I am still having problems with this machine...

As I wrote in my prevoius post the machine came with defect brewing group. This was fixed.

Now I have another problem - the red lights are blinking after turning on. Tried fixing it as advised in the user manual - turn off, wait, turn on- nothing.

I performed the testing and everything seems ok but one - no hot water from the steam tube.

Somewhere I saw that there might be air in the system and this might be the problem. or maybe the boiler is gone... but the last seems not very probable - the machine is one month old.

Any ideas how to solve this problem - maybe somehow reset or de scale...

Any ideas are welcome!
Thanks in advance!


----------



## El carajillo (Mar 16, 2013)

It does not need D-scaling in one month.

Reading the instructions, t suggests to switch on at rear then use the standby button , IF no water/ priming automatically press the hot water button to complete the priming.

When the priming is complete the machine should run normally, showing flashing coffee buttons as the machine warms up. After this the machine will run water through the

front dispenser to flush the machine and should then be ready to use.

If after this it does not work correctly I would return it for replacement or refund.


----------



## AAT5 (Sep 1, 2019)

El carajillo said:


> It does not need D-scaling in one month.
> 
> Reading the instructions, t suggests to switch on at rear then use the standby button , IF no water/ priming automatically press the hot water button to complete the priming.
> 
> ...


 Dear El carajillo,

Thanks for the prompt reply!
Thing is I cannot enter into this mode...

When I power the machine the two coffee cups buttons blink for a few seconds and then the red lamps start to blink. The other buttons do not react.

What I am able to do is to enter into service mode when I push both coffee buttons while swithing into the plug.

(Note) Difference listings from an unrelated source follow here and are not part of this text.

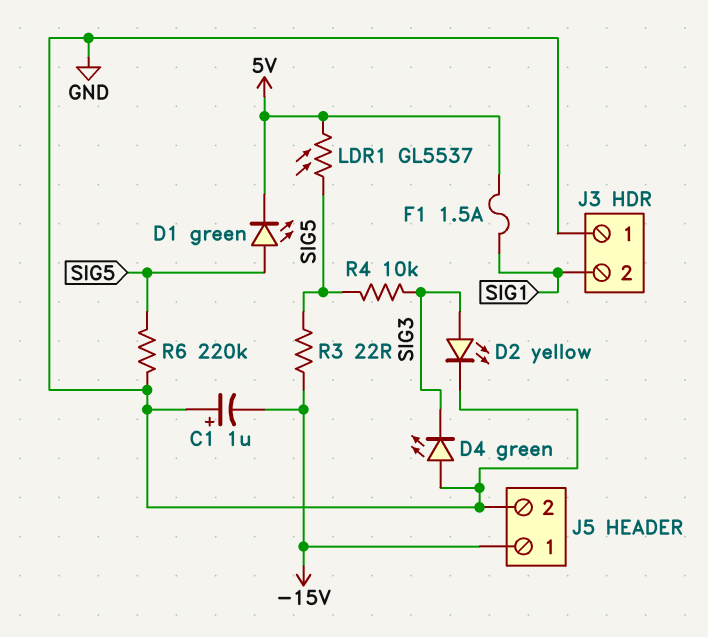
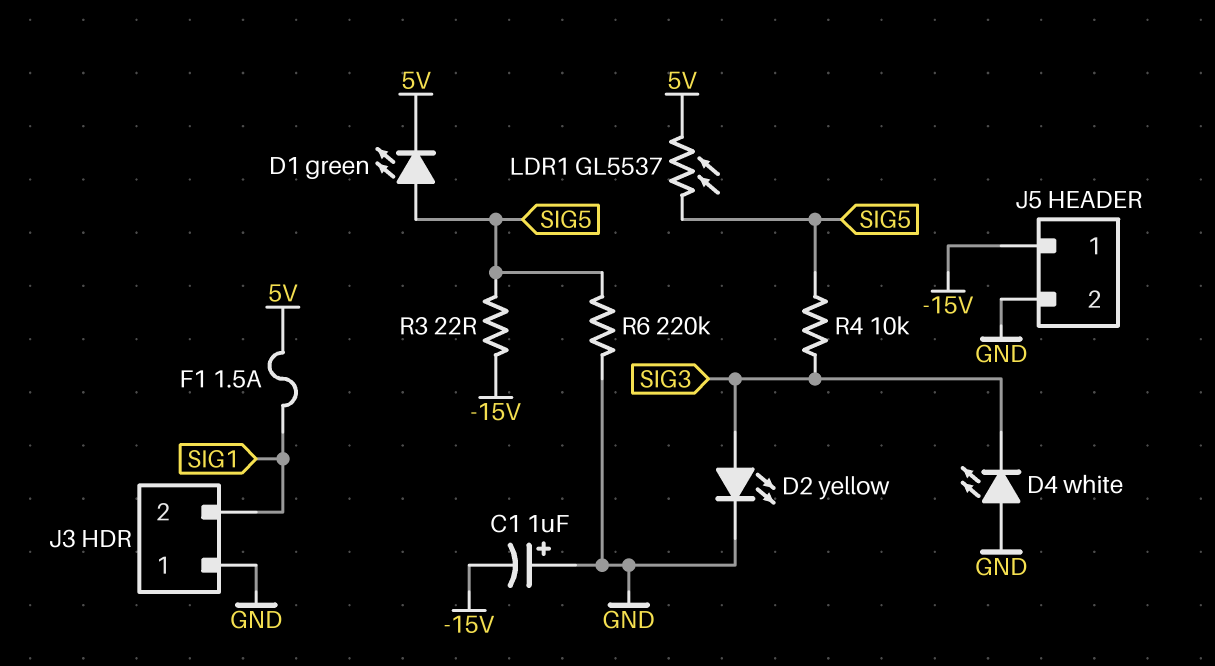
D4: LED green (A GND, K SIG3) -> LED white (A GND, K SIG3)

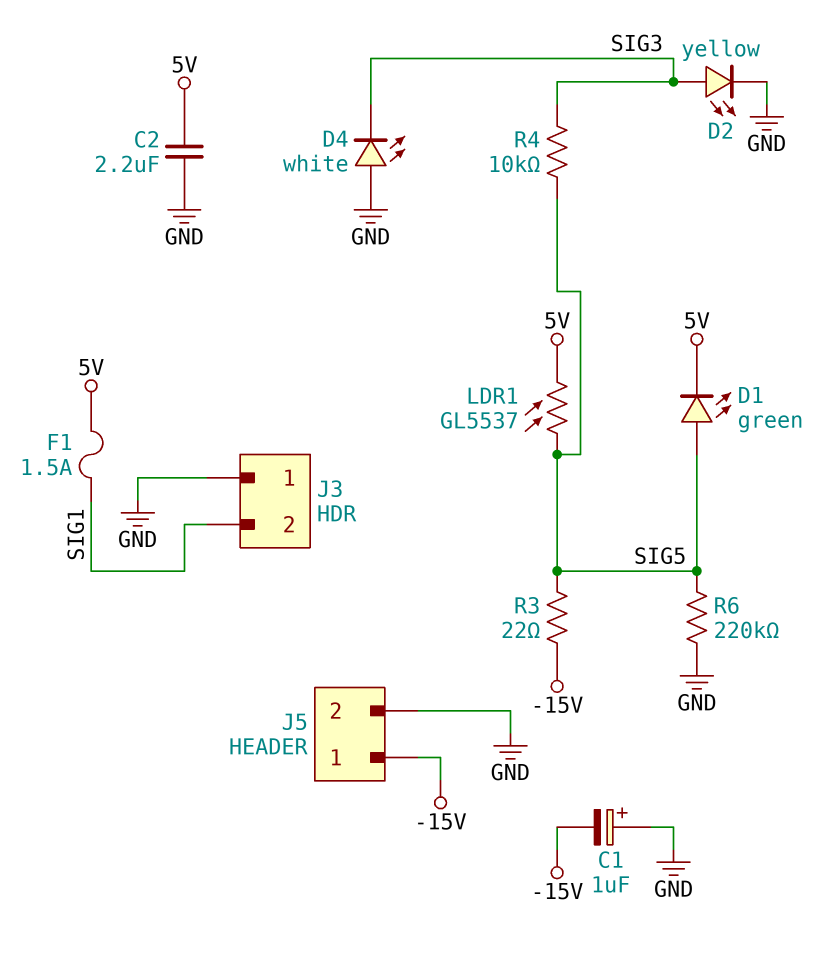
C2: none -> 2.2uF (5V, GND)

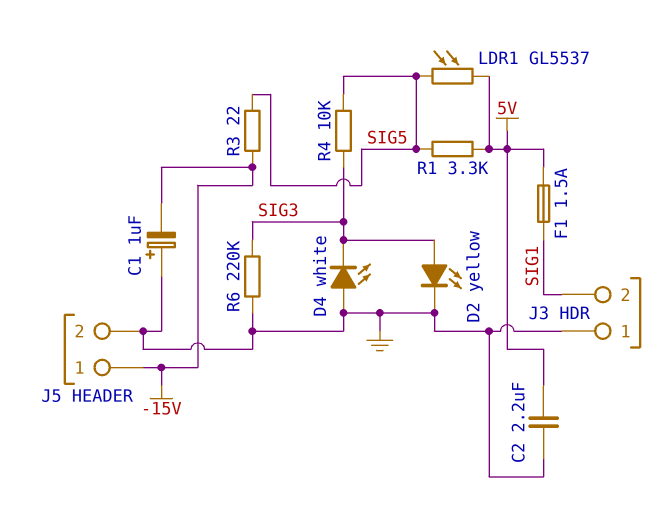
D1: LED green (A SIG5, K 5V) -> none
R1: none -> 3.3k (5V, SIG5)
R6: 220k (GND, SIG5) -> 220k (GND, SIG3)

Is there a way to force a prime cycle? Could it be that the boiler is somehow gone?

Thanks!


----------



## El carajillo (Mar 16, 2013)

Did you remove the coffee drawer with the machine SWITCHED OFF ???? This will cause the red light to flash rapidly.

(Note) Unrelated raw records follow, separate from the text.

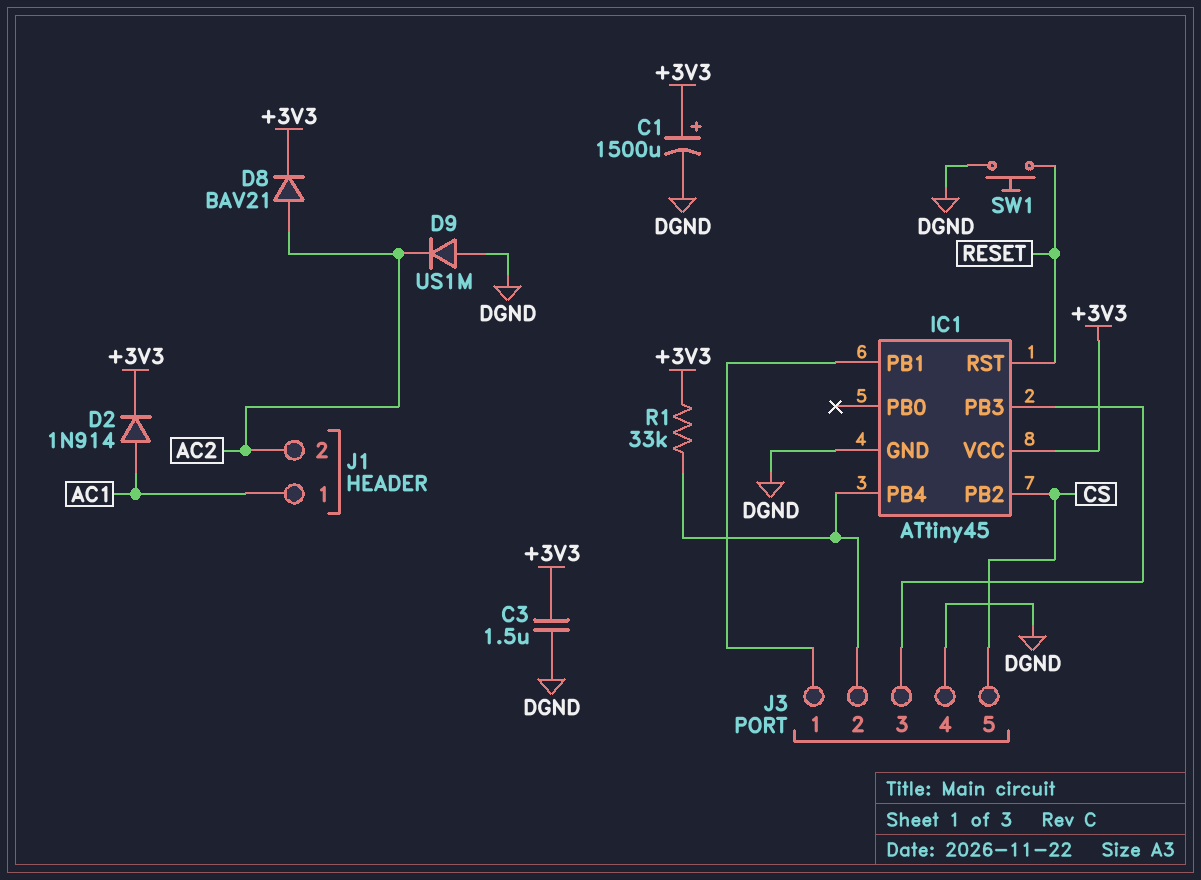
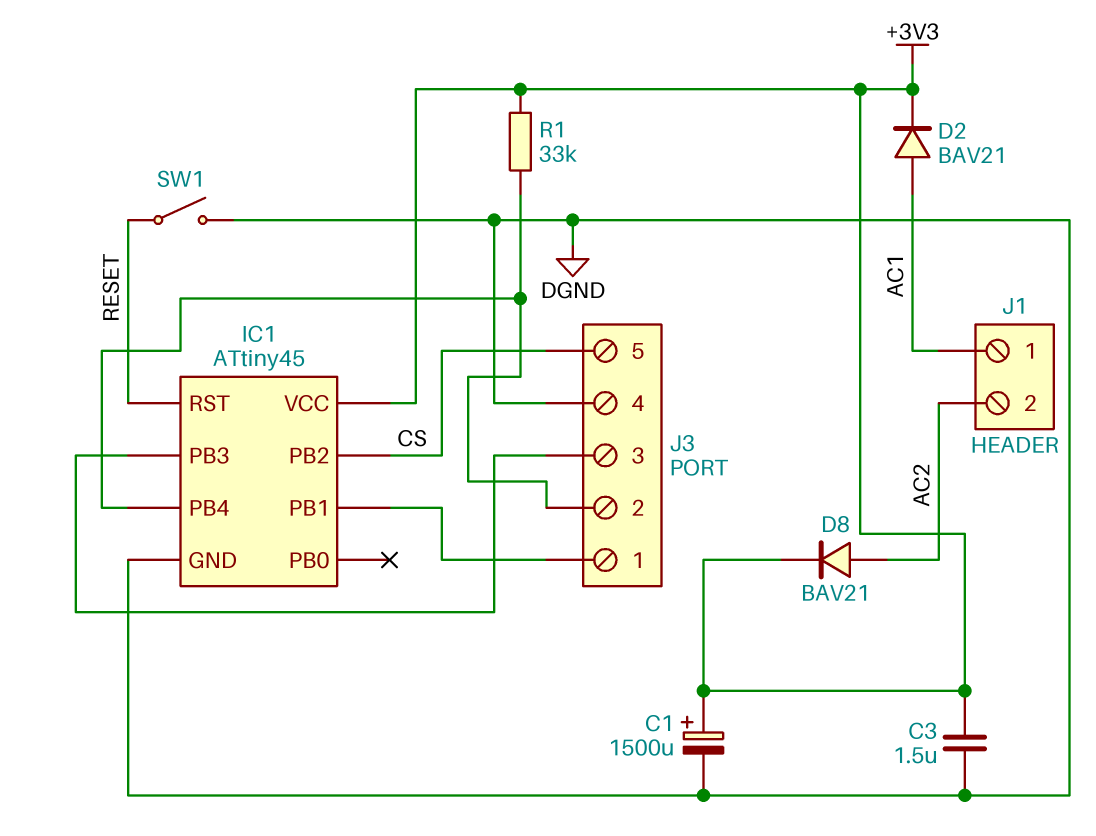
D2: diode 1N914 (A AC1, K +3V3) -> diode BAV21 (A AC1, K +3V3)
D9: diode US1M (A DGND, K AC2) -> none
SW1: button (DGND, RESET) -> switch (DGND, RESET)

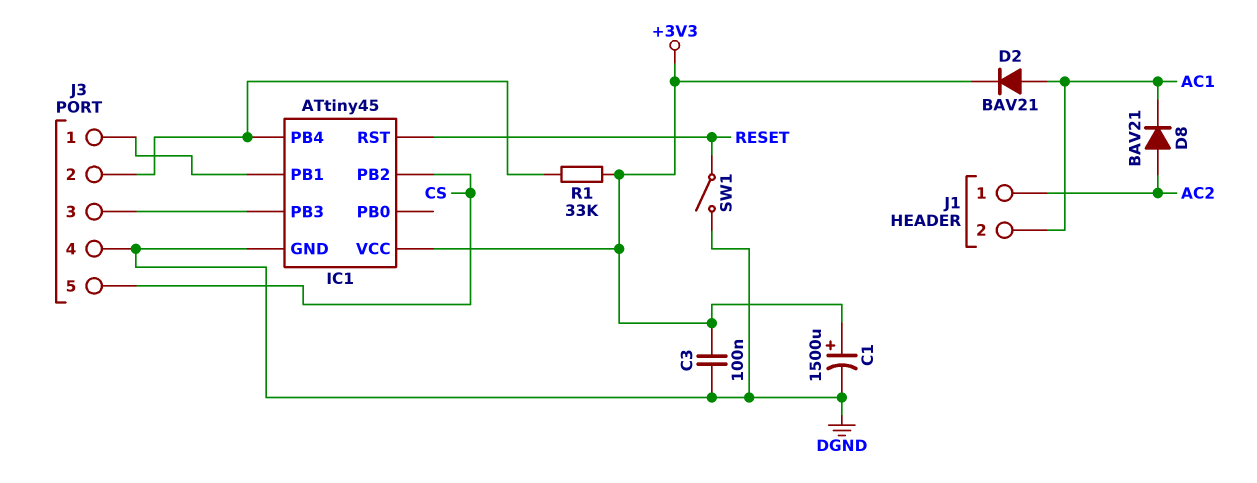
C3: 1.5uF (+3V3, DGND) -> 100nF (+3V3, DGND)
D8: diode BAV21 (A AC2, K +3V3) -> diode BAV21 (A AC2, K AC1)
J1 pin 1: AC1 -> AC2
J1 pin 2: AC2 -> AC1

Read trouble shooting guide REF replacing coffee draw slowly with light flashing pages 42 - 44

It states the drawer must be removed with the machine ON. The above MAY reset the machine.


----------



## AAT5 (Sep 1, 2019)

OK!
Thanks for the idea!

Will check when I get back home from work.

Cheers!


----------



## AAT5 (Sep 1, 2019)

.


----------



## AAT5 (Sep 1, 2019)

Unfortunatelly, did not work...

When the drawer is open, just the one red lamp is rapidly blinking - indicating full or not in place drawer.

Is there a chance that the boiler could have gone?
How can I check this without a Multimeter/Voltmeter?

Thanks!


----------



## El carajillo (Mar 16, 2013)

I do not think the boiler has 'gone', far more likely something to do with electronics. A multimeter could only be used to check for power to various components and resistance across boiler terminals. Do not try using a multimeter across electronic components or you WILL probably fry the electronics.

As said before , if it is fairly new, return for replacement or refund


----------